• Direction A:
In the records, rewrite the stretch from the line containing "state / province: Arizona" through the line containing "name author: (DC.) Trel. ex Coville & Branner" as a numbered list, leaving out any blank lines.

Remove empty unused `x1` and `x2` grid values in subgrids

cschwan commented 2 years ago

We already remove unused grid points in the muf2/mur2 dimension, and we should also be able to do that with x1 and x2. This might require some modifications here and there, but should improve the size of each subgrid as they usually have a small range in x in which the subgrid is non-zero.

This will require changing Grid::optimize to also modify ImportOnlySubgridV1 subgrids.

cschwan commented 1 year ago

@AleCandido @felixhekhorn I am working on this change; it will not decrease the file sizes, but I hope it will improve the performance of the evolution a bit. The price that we have to pay for this is that instead of having always the same x-grid everywhere - the usual 50 points - the grids return a subset of these 50 points. So while the x-grid points are still the same each process uses a different range of them. This might interfere with the caching of the EKOs, what do you think?

felixhekhorn commented 1 year ago

caching? the best we do at the moment is just the slice here (and that is on pid so unaffected): https://github.com/N3PDF/pineappl/blob/d924e9e41798c1f755849fd054938c05bbdb99c2/pineappl/src/grid.rs#L1740 afterwards we have the index remap, which would need to be shifted down to subgrid level as far as I understand https://github.com/N3PDF/pineappl/blob/d924e9e41798c1f755849fd054938c05bbdb99c2/pineappl/src/grid.rs#L1754

cschwan commented 1 year ago

Sorry, I meant caching of the EKOs in pineko or probably somewhere higher. It might be a problem that every grid we'd like to evolve then has a different x-grid (well, technically a subset as I said).

• Direction B:
From the thread on removing unused x1 and x2 grid values:
(i) In which dimension are unused grid points already removed?
(ii) Which function would need to change so that it also modifies ImportOnlySubgridV1 subgrids?
(iii) How many points does the usual x-grid have?

• Supplied data:
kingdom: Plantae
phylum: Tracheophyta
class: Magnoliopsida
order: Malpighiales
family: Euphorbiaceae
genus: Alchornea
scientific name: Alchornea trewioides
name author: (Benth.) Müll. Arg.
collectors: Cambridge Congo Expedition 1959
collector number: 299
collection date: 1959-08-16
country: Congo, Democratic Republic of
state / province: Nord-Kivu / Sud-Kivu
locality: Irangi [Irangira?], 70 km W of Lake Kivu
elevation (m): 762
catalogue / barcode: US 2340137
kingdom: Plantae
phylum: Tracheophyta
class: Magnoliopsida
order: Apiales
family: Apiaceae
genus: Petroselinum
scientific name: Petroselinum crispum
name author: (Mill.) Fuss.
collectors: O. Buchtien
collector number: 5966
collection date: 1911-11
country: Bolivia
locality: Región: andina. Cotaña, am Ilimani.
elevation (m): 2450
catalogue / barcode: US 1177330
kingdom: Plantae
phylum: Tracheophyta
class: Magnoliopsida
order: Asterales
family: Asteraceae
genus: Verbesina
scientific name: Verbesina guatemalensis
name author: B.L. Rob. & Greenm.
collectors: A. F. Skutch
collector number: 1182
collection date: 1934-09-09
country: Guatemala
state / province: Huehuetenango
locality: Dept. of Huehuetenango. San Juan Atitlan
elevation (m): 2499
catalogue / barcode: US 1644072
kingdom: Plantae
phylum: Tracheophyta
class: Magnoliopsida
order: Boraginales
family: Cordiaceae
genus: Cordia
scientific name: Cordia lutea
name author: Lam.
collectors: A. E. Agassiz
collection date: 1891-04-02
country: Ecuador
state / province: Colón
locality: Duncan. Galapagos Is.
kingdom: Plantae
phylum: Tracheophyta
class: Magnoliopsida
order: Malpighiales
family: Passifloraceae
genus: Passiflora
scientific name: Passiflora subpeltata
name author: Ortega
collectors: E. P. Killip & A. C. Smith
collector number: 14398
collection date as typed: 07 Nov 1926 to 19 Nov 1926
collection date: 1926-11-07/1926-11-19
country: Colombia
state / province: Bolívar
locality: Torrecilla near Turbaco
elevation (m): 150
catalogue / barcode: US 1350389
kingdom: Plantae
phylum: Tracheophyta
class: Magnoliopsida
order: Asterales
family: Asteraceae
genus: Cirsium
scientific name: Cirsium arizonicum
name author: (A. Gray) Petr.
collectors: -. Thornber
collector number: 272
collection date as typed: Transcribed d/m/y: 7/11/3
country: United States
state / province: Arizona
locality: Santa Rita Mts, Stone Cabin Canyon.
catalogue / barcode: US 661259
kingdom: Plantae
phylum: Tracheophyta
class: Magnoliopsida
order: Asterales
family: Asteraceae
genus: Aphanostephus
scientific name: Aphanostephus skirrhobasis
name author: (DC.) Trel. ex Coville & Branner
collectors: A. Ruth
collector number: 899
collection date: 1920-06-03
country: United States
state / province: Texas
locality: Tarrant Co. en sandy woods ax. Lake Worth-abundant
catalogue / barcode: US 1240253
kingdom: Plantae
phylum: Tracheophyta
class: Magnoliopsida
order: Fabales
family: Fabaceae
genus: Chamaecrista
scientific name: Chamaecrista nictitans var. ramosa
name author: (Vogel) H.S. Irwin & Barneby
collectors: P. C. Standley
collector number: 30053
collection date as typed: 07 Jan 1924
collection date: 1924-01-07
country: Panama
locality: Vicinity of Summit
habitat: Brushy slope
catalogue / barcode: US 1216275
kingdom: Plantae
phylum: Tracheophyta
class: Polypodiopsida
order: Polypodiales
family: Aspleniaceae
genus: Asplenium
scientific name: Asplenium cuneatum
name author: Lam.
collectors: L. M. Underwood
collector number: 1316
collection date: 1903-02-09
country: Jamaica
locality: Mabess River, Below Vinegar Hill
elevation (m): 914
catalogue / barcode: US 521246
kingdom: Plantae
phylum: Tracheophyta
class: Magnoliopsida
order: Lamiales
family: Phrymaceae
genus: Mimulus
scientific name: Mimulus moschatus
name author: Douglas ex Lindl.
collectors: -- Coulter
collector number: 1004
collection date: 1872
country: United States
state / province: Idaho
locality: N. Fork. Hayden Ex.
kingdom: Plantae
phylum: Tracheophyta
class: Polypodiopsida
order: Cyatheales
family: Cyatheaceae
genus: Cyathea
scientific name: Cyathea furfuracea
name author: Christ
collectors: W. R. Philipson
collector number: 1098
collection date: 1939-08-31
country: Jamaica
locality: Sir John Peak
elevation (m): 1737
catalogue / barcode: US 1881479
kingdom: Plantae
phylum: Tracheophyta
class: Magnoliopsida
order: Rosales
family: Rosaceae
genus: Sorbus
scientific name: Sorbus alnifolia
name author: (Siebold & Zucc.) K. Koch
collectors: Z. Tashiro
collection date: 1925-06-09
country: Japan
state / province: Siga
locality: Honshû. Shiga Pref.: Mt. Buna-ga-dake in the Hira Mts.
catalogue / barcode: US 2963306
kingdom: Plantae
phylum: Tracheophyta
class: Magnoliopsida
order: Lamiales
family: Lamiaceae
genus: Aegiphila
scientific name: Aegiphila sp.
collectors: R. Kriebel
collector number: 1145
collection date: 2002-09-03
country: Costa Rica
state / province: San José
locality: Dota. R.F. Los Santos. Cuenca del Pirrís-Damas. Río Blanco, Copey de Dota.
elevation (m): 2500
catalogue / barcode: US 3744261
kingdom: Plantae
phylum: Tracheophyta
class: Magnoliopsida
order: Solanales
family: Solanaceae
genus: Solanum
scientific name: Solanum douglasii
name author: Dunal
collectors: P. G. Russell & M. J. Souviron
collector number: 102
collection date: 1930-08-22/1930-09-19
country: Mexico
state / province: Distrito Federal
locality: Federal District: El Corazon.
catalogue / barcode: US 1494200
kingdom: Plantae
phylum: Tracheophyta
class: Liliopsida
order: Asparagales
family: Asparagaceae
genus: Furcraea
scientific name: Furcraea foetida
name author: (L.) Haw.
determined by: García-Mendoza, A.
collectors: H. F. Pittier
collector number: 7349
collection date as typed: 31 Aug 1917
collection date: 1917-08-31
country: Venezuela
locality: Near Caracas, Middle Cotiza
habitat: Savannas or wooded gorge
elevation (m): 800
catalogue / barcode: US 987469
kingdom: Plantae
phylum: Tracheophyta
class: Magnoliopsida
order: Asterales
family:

• Full output A:
1. state / province: Arizona
2. locality: Santa Rita Mts, Stone Cabin Canyon.
3. catalogue / barcode: US 661259
4. kingdom: Plantae
5. phylum: Tracheophyta
6. class: Magnoliopsida
7. order: Asterales
8. family: Asteraceae
9. genus: Aphanostephus
10. scientific name: Aphanostephus skirrhobasis
11. name author: (DC.) Trel. ex Coville & Branner

• Full output B:
(i) The muf2/mur2 dimension.
(ii) Grid::optimize.
(iii) 50 points.